Put procedures in place to monitor and enforce compliance.

“POPIA” THE PROTECTION OF PERSONAL INFORMATION ACT

The POPI Act is a new all-inclusive piece of legislation, a privacy law,  that safeguards the integrity and sensitivity of private information. Companies are required to carefully manage the data capture and storage process of Personal Information.

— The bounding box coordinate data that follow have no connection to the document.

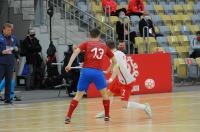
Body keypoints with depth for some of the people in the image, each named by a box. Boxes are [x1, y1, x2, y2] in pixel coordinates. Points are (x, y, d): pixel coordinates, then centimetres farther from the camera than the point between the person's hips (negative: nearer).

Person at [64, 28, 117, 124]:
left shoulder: (86, 44, 13)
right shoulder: (104, 46, 20)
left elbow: (76, 51, -5)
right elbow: (114, 60, 28)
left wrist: (69, 64, -13)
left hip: (86, 71, 0)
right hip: (98, 72, 0)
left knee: (79, 94, 6)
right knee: (104, 93, 19)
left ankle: (68, 117, -1)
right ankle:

The defition of Personal Information as set out in the POPI Act is as follows:

‘‘personal information’’ means information relating to an identifiable, living, natural person, and where it is applicable, an identifiable, existing juristic person, including, but not limited to:

  1. information relating to the race, gender, sex, pregnancy, marital status, national, ethnic or social origin, colour, sexual orientation, age, physical or 5 mental health, well-being, disability, religion, conscience, belief, culture, language and birth of the person;
  2. information relating to the education or the medical, financial, criminal or employment history of the person;
  3. any identifying number, symbol, e-mail address, physical address, telephone 10 number, location information, online identifier or other particular assignment to the person;
  4. the biometric information of the person;
  5. the personal opinions, views or preferences of the person;
  6. correspondence sent by the person that is implicitly or explicitly of a private 15 or confidential nature or further correspondence that would reveal the contents of the original correspondence;
  7. the views or opinions of another individual about the person; and
  8. the name of the person if it appears with other personal information relating to the person or if the disclosure of the name itself would reveal information 20 about the person;

The Act ensures that Personal Information of both individuals and juristic entities is sufficiently protected, used in a manner for which it was gathered and that facilitates transparency around the following:

  • What is done with the personal information;
  • Why and how it is processed (from collection, to usage, sharing, disposal, archiving, etc);
  • Who the personal information is shared with (third parties – both locally and internationally, other legal entities);
  • What types of personal information is processed and for what purpose.
  • Privacy is about ensuring that both individuals and juristic entities are aware of what is being done with their personal information. The South Africa Constitution emphasizes the right to privacy. This means that ultimate ownership of the personal information resides with the individual/juristic entity concerned.